An Associated Press story out of New York caught my attention this weekend. I was introduced to the term “ghosting.”
All seemed to be going well with Randolph Rice’s new receptionist. She asked for more responsibilities and got them, and said she was happy, the story reported.
Then, two months into the job at Rice’s law office, she didn’t show up for work or call in sick. Rice tried to reach her, but got no response. He’d been ghosted: The receptionist ended the work relationship in much the same way many people end romantic associations, without a text, email, or call.
“Phones and the internet have created less of a bond between individuals,” says Rice, who practices in Baltimore. “Connections are so easy to cut off, so, why not do it for a job?”
While most people do give notice if they intend to leave, ghosting is becoming more common. Small business owners and human resources professionals say it happens with staffers of any age and tenure, but is more likely among younger employees whose dependence on texts and chats can make them less experienced with tough conversations. Many deal with uncomfortable situations by just cutting off communication.
The ghosting cases follow a trend toward no-shows at job interviews that began when companies resumed hiring after the Great Recession.

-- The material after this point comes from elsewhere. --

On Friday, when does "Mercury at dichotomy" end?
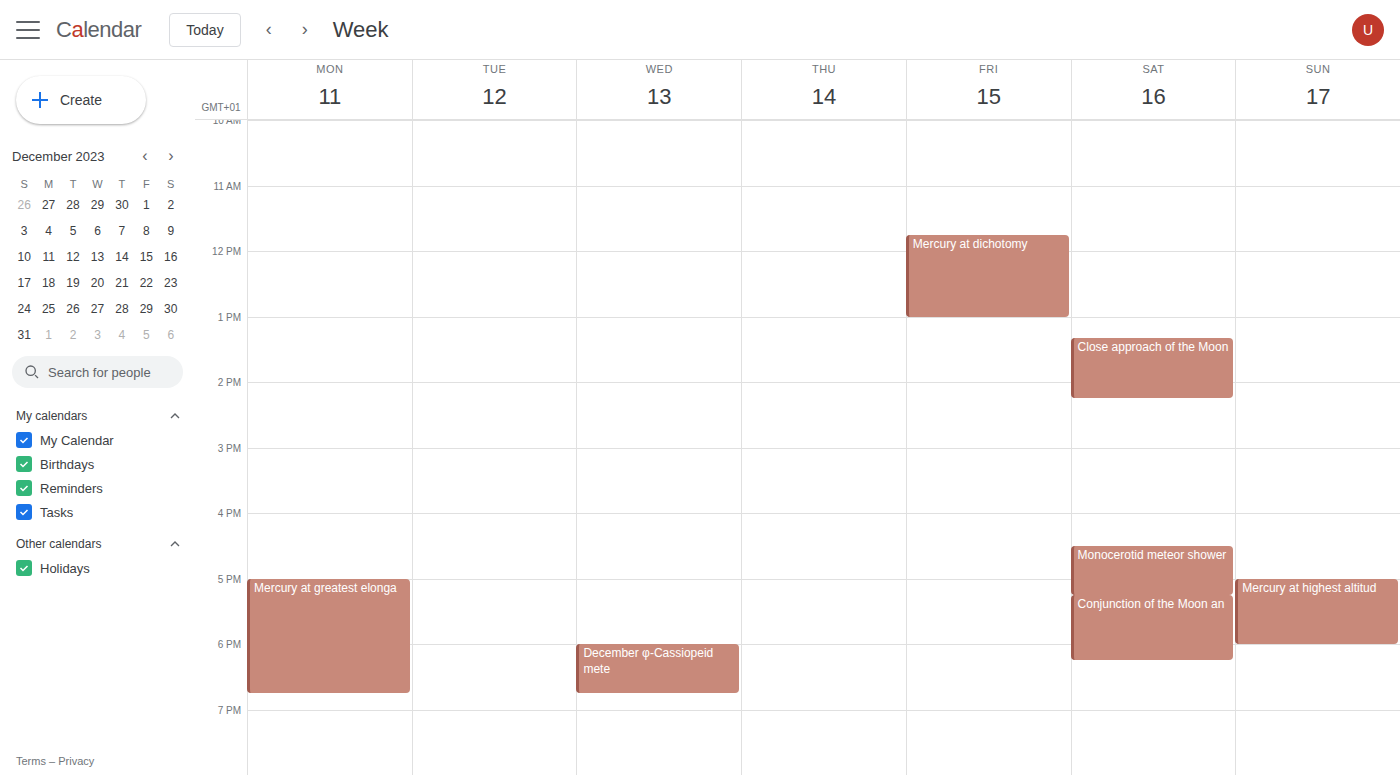
13:00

Jodi Chavez, president of the recruiting firm Randstad Professionals, says some candidates felt that hiring managers were cavalier during the recession, not responding to resume submissions, emails and calls.
They’re now acting the same way. And that recession-era approach is still a factor, says Pete Davis, president of recruiter Impact Management Services.

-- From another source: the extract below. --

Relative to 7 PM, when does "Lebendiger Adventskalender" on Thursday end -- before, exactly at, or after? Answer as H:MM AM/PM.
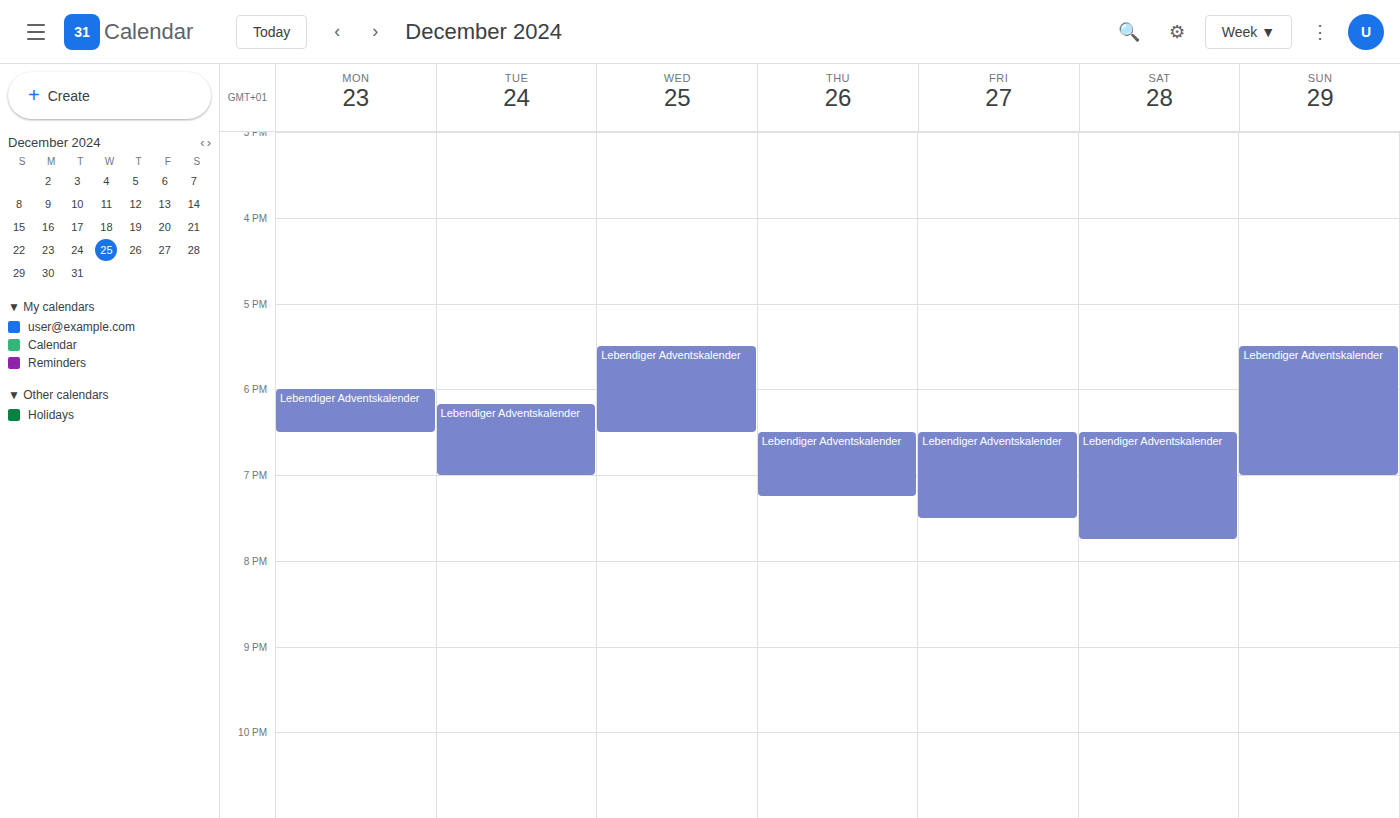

The low unemployment rate and big demand for help makes staffers feel more empowered to just leave, Chavez says.
“There’s an abundance of job openings. They have more choices,” she says.
Ghosting isn’t just an HR problem, in my opinion. I have witnessed first hand the habit of “going silent” when someone doesn’t want to deal with something.
Ghosting used to be limited to sales department. If a customer didn’t want to buy and ad, etc., they would just stop answering the phone, email, duck under the desk, etc. Many feel it this behavior part of the “sales game,” but I think it is just cowardice.
However, ghosting has permeated nearly every aspect of business. If there is potential conflict, better to ignore than deal with it.
Problems don’t just go away. Conflict is a part of life. Reputations are made and ruined by such behaviors.
Leave the ghosts to Halloween. They have no place in the business world.
David Specht is Editor and publisher of the Minden Press-Herald.